Records contained in a dataset
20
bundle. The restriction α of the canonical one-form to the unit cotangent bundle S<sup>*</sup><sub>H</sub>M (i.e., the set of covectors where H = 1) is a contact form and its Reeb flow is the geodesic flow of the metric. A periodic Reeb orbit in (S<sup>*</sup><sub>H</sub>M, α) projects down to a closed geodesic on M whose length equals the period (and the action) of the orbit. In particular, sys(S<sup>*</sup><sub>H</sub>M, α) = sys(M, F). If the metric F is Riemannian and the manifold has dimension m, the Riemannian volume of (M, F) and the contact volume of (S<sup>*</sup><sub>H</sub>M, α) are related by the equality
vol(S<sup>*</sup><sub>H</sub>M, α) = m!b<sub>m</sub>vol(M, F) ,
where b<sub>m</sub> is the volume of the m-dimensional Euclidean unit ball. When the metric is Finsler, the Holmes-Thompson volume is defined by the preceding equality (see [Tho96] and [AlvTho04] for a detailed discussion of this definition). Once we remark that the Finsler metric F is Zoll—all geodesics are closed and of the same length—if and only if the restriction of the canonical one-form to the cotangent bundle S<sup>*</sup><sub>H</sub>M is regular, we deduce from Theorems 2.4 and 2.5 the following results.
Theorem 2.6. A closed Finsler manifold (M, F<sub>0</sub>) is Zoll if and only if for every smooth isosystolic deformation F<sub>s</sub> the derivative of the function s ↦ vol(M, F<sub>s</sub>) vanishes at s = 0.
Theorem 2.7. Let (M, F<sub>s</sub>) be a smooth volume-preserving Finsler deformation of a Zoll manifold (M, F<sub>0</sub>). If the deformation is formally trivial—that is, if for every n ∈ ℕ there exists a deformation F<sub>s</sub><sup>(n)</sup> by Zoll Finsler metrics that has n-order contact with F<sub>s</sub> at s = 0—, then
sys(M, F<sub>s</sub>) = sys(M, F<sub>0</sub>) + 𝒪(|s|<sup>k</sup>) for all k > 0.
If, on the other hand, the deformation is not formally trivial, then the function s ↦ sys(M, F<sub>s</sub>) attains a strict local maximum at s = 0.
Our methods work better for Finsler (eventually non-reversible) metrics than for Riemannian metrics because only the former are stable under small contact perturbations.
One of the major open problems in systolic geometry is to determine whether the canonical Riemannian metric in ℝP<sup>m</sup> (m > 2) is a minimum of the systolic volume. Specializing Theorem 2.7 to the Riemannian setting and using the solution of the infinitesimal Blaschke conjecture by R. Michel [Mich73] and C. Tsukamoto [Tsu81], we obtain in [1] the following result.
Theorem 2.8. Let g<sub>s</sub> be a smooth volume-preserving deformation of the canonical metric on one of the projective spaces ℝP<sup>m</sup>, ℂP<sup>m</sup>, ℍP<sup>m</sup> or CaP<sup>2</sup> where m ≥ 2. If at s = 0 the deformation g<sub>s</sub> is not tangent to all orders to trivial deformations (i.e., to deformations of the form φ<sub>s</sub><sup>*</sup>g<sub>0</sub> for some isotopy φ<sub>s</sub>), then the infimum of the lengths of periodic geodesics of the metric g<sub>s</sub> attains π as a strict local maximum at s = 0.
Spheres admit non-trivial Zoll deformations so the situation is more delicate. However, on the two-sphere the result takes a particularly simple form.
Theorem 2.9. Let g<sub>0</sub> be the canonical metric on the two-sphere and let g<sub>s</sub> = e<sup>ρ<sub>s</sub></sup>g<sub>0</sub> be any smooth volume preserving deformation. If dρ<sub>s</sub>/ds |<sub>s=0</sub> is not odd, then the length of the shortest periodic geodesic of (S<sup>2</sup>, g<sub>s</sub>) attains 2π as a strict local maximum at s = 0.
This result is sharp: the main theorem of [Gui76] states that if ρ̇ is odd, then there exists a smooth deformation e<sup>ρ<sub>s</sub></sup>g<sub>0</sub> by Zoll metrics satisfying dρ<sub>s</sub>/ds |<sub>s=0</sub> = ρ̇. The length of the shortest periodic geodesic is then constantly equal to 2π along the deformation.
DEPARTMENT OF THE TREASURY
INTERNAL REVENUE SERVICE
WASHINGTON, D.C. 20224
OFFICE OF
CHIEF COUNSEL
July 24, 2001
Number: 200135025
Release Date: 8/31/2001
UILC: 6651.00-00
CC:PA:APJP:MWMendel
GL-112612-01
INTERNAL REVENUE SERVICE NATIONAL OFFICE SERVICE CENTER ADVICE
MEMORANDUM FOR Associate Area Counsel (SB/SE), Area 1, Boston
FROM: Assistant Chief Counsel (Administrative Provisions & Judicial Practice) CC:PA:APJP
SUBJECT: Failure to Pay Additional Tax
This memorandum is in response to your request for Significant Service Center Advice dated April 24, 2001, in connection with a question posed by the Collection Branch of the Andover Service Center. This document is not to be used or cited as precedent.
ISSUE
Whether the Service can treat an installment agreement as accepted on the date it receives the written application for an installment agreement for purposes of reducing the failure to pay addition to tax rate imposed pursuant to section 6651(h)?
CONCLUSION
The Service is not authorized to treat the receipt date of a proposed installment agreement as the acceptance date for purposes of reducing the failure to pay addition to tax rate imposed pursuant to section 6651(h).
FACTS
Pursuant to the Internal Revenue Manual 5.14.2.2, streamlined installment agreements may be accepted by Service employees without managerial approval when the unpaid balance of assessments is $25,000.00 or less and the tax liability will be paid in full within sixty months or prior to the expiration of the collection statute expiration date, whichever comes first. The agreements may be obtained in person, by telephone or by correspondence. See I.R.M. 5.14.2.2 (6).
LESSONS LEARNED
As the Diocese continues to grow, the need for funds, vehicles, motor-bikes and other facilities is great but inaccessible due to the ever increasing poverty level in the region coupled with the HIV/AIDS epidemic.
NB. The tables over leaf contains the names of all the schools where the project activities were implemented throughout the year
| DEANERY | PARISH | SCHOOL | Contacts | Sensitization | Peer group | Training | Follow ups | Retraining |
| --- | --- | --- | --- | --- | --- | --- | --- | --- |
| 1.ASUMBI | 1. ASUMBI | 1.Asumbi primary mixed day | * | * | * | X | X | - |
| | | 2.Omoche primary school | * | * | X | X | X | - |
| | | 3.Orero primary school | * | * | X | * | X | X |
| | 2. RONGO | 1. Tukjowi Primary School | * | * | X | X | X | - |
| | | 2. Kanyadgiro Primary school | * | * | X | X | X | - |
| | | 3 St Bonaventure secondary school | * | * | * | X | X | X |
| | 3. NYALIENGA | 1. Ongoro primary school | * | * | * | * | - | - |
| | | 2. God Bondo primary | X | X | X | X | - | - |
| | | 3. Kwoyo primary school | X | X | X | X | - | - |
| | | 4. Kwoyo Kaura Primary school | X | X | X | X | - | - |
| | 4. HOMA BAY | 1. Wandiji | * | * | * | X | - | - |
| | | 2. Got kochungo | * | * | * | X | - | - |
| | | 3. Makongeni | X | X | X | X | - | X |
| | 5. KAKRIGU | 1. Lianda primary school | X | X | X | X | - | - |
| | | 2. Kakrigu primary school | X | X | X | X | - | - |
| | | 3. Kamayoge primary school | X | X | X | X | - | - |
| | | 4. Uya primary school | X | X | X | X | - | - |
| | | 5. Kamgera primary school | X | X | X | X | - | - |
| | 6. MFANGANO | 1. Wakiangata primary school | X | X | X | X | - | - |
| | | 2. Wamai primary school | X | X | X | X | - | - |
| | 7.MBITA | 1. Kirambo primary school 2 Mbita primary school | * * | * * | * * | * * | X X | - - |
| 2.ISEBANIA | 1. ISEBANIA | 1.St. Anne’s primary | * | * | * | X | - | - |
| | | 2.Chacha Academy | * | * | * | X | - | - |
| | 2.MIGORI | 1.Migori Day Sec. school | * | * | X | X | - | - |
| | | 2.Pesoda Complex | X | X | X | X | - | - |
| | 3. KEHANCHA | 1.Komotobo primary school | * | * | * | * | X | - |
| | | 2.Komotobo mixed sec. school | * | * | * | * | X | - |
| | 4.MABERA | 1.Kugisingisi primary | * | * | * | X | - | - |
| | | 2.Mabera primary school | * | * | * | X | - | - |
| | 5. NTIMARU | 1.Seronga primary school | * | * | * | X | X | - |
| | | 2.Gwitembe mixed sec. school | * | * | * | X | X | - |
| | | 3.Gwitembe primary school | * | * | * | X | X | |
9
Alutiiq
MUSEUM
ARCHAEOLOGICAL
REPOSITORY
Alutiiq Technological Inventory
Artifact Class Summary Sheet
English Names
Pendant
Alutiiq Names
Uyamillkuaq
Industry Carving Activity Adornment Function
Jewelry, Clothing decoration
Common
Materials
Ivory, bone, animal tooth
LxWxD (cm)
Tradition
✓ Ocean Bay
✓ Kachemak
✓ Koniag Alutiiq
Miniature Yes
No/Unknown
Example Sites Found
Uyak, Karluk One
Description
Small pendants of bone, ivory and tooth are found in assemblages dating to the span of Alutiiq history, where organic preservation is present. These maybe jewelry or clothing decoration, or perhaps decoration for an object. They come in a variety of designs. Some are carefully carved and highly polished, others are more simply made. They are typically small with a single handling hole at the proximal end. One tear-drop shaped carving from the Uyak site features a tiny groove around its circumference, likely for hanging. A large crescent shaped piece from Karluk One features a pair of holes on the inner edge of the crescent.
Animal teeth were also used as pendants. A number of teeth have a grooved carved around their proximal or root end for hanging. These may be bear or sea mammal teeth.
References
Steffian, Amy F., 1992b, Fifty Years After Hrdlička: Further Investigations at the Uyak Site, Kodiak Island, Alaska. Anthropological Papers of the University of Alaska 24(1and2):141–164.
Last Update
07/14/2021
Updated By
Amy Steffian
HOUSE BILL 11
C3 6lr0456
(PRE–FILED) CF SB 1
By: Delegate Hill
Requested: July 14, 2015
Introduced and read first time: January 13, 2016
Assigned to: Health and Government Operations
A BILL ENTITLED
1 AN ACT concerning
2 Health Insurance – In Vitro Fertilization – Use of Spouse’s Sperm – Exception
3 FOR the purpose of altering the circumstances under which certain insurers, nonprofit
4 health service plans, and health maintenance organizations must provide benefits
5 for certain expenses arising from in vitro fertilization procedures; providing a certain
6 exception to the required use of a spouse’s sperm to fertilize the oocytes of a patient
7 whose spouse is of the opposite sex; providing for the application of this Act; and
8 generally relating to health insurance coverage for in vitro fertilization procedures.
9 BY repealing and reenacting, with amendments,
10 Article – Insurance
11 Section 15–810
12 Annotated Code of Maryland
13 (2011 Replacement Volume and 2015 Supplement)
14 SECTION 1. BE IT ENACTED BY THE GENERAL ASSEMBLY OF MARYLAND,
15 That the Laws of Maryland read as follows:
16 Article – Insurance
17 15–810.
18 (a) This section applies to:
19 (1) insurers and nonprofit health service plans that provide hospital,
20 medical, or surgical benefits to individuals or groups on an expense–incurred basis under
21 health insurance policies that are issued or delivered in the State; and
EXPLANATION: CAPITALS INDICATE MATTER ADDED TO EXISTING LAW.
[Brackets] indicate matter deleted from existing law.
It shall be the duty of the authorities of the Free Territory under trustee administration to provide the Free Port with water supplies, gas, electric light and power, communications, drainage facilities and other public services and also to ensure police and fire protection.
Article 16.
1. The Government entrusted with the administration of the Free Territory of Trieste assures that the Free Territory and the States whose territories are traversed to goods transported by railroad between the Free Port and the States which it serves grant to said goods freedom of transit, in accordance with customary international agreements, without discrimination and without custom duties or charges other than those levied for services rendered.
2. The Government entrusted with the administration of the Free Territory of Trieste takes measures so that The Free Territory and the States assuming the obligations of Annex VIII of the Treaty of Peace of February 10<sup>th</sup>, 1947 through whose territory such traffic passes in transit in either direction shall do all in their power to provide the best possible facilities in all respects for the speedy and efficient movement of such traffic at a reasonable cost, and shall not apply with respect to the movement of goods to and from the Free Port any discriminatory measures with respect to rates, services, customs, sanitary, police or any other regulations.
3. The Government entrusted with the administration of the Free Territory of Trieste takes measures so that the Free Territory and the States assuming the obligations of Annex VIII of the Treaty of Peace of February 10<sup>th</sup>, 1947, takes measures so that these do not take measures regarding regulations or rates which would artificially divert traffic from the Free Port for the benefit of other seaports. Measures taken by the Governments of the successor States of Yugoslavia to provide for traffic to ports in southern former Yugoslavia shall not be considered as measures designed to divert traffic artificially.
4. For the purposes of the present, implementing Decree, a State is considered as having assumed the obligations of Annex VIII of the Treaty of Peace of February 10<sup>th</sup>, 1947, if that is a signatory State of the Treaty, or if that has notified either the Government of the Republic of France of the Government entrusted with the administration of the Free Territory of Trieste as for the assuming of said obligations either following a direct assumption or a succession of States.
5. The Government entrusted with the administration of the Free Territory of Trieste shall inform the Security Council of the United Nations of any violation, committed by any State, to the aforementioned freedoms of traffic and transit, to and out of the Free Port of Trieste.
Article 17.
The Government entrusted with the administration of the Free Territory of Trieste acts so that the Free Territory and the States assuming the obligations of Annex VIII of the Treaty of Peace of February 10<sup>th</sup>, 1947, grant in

*AIM OF THE EXERCISE:* Scan the data above for the string "used" and copy each line where it appears.

*OUTPUT BELOW:*
This memorandum is in response to your request for Significant Service Center Advice dated April 24, 2001, in connection with a question posed by the Collection Branch of the Andover Service Center. This document is not to be used or cited as precedent.
Animal teeth were also used as pendants. A number of teeth have a grooved carved around their proximal or root end for hanging. These may be bear or sea mammal teeth.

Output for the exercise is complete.